About this task – The answer should contain all of the data, retyped without any alteration.

Records excerpted from a collection

━━━━

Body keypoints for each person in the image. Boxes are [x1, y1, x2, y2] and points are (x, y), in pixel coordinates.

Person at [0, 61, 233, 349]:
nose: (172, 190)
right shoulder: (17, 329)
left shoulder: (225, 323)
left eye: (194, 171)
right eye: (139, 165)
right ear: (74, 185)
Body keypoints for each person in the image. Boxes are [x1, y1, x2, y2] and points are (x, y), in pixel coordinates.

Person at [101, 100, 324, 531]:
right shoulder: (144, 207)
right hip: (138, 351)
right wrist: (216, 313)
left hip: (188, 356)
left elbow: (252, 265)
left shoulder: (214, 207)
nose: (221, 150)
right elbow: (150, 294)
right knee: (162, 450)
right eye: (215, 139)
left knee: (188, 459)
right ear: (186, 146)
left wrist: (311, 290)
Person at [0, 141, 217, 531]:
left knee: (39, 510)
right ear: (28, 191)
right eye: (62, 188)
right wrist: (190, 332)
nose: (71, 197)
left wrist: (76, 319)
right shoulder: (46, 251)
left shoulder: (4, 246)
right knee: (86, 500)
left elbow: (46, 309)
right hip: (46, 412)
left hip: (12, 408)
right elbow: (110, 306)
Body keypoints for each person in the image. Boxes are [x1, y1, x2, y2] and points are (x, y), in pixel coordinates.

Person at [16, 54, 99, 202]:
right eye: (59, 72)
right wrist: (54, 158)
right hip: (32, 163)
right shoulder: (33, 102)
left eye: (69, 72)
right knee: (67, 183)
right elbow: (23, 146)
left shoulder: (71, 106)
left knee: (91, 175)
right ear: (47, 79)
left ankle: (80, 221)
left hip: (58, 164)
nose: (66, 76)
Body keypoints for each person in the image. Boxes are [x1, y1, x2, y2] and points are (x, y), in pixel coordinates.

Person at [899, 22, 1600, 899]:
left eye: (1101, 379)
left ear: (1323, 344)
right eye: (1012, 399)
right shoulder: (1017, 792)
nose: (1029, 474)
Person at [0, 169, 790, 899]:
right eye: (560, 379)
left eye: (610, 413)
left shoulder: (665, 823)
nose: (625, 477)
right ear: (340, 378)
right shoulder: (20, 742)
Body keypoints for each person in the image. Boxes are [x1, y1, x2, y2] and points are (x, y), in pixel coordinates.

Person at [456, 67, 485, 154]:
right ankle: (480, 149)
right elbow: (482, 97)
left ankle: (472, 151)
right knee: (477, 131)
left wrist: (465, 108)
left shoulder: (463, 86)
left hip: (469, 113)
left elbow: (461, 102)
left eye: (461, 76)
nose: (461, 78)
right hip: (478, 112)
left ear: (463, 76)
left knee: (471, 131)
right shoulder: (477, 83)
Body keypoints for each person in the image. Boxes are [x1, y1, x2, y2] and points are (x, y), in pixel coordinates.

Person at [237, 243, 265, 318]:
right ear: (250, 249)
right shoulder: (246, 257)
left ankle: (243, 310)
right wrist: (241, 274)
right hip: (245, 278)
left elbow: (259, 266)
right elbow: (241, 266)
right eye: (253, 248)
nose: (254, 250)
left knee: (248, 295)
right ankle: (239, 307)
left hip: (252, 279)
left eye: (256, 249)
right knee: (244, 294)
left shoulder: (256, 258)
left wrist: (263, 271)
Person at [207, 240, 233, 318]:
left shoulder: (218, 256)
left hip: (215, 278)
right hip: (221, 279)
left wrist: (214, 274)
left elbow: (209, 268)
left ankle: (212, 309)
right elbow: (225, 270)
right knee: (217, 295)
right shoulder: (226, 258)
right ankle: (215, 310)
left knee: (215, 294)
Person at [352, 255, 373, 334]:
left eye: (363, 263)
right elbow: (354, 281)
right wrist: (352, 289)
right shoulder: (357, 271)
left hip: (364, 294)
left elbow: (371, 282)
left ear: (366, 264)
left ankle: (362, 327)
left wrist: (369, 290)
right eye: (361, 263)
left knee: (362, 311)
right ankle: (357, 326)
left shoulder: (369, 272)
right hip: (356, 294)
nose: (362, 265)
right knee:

━━━━

Worked solution –
Body keypoints for each person in the image. Boxes are [x1, y1, x2, y2] and points are (x, y), in pixel coordinates.

Person at [0, 61, 233, 349]:
nose: (172, 190)
right shoulder: (17, 329)
left shoulder: (225, 323)
left eye: (194, 171)
right eye: (139, 165)
right ear: (74, 185)
Body keypoints for each person in the image. Boxes are [x1, y1, x2, y2] and points are (x, y), in pixel coordinates.

Person at [101, 100, 324, 531]:
right shoulder: (144, 207)
right hip: (138, 351)
right wrist: (216, 313)
left hip: (188, 356)
left elbow: (252, 265)
left shoulder: (214, 207)
nose: (221, 150)
right elbow: (150, 294)
right knee: (162, 450)
right eye: (215, 139)
left knee: (188, 459)
right ear: (186, 146)
left wrist: (311, 290)
Person at [0, 141, 217, 531]:
left knee: (39, 510)
right ear: (28, 191)
right eye: (62, 188)
right wrist: (190, 332)
nose: (71, 197)
left wrist: (76, 319)
right shoulder: (46, 251)
left shoulder: (4, 246)
right knee: (86, 500)
left elbow: (46, 309)
right hip: (46, 412)
left hip: (12, 408)
right elbow: (110, 306)
Body keypoints for each person in the image. Boxes are [x1, y1, x2, y2] and points are (x, y), in pixel coordinates.

Person at [16, 54, 99, 202]:
right eye: (59, 72)
right wrist: (54, 158)
right hip: (32, 163)
right shoulder: (33, 102)
left eye: (69, 72)
right knee: (67, 183)
right elbow: (23, 146)
left shoulder: (71, 106)
left knee: (91, 175)
right ear: (47, 79)
left ankle: (80, 221)
left hip: (58, 164)
nose: (66, 76)
Body keypoints for each person in the image. Boxes are [x1, y1, x2, y2] and points are (x, y), in pixel coordinates.

Person at [899, 22, 1600, 899]:
left eye: (1101, 379)
left ear: (1323, 344)
right eye: (1012, 399)
right shoulder: (1017, 792)
nose: (1029, 474)
Person at [0, 169, 790, 899]:
right eye: (560, 379)
left eye: (610, 413)
left shoulder: (665, 823)
nose: (625, 477)
right ear: (340, 378)
right shoulder: (20, 742)
Body keypoints for each person in the image. Boxes are [x1, y1, x2, y2] and points are (x, y), in pixel coordinates.

Person at [456, 67, 485, 154]:
right ankle: (480, 149)
right elbow: (482, 97)
left ankle: (472, 151)
right knee: (477, 131)
left wrist: (465, 108)
left shoulder: (463, 86)
left hip: (469, 113)
left elbow: (461, 102)
left eye: (461, 76)
nose: (461, 78)
right hip: (478, 112)
left ear: (463, 76)
left knee: (471, 131)
right shoulder: (477, 83)
Body keypoints for each person in the image. Boxes are [x1, y1, x2, y2] and points are (x, y), in pixel coordinates.

Person at [237, 243, 265, 318]:
right ear: (250, 249)
right shoulder: (246, 257)
left ankle: (243, 310)
right wrist: (241, 274)
right hip: (245, 278)
left elbow: (259, 266)
right elbow: (241, 266)
right eye: (253, 248)
nose: (254, 250)
left knee: (248, 295)
right ankle: (239, 307)
left hip: (252, 279)
left eye: (256, 249)
right knee: (244, 294)
left shoulder: (256, 258)
left wrist: (263, 271)
Person at [207, 240, 233, 318]:
left shoulder: (218, 256)
left hip: (215, 278)
right hip: (221, 279)
left wrist: (214, 274)
left elbow: (209, 268)
left ankle: (212, 309)
right elbow: (225, 270)
right knee: (217, 295)
right shoulder: (226, 258)
right ankle: (215, 310)
left knee: (215, 294)
Person at [352, 255, 373, 334]:
left eye: (363, 263)
right elbow: (354, 281)
right wrist: (352, 289)
right shoulder: (357, 271)
left hip: (364, 294)
left elbow: (371, 282)
left ear: (366, 264)
left ankle: (362, 327)
left wrist: (369, 290)
right eye: (361, 263)
left knee: (362, 311)
right ankle: (357, 326)
left shoulder: (369, 272)
right hip: (356, 294)
nose: (362, 265)
right knee:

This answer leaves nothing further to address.